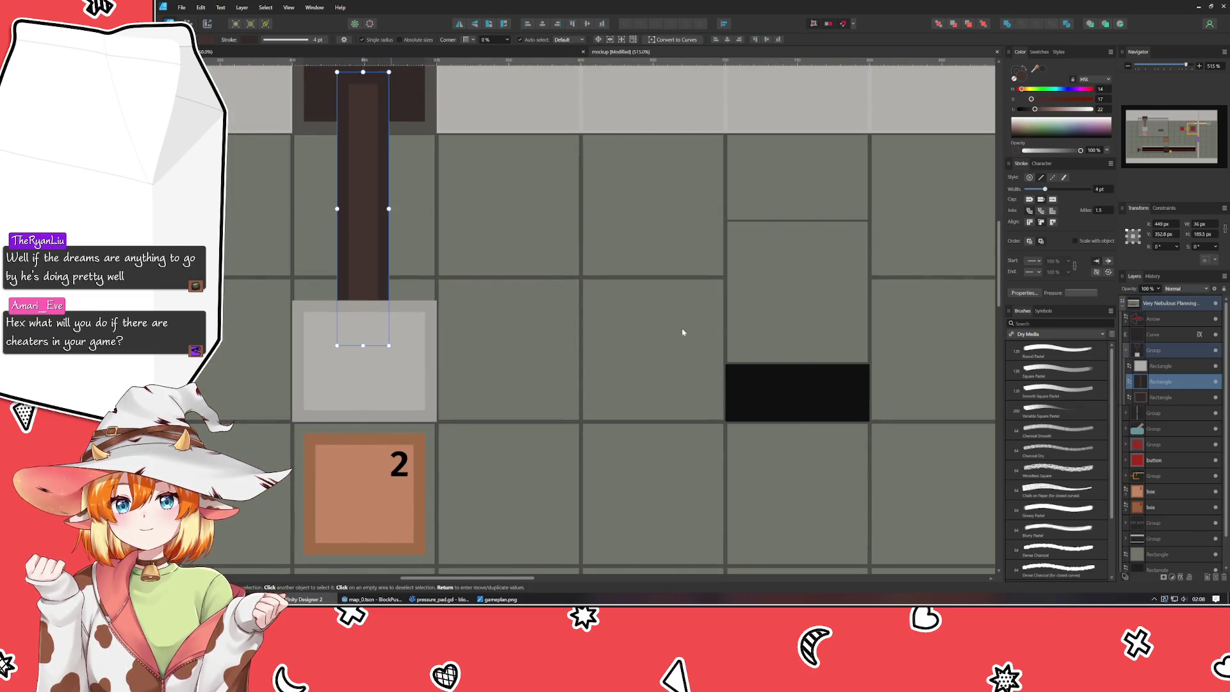
key(ctrl+j)
mouse_move(782, 393)
mouse_down()
mouse_move(846, 413)
mouse_move(796, 307)
mouse_move(631, 343)
mouse_move(639, 322)
mouse_up()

** WORK TO BE COMPLETED **
Only these are to be transcribed: the line with "mouse_down()" and every line after it through the last line of the entries, each exactly.

** SOLUTION TO THIS PROBLEM **
mouse_down()
mouse_move(846, 413)
mouse_move(796, 307)
mouse_move(631, 343)
mouse_move(639, 322)
mouse_up()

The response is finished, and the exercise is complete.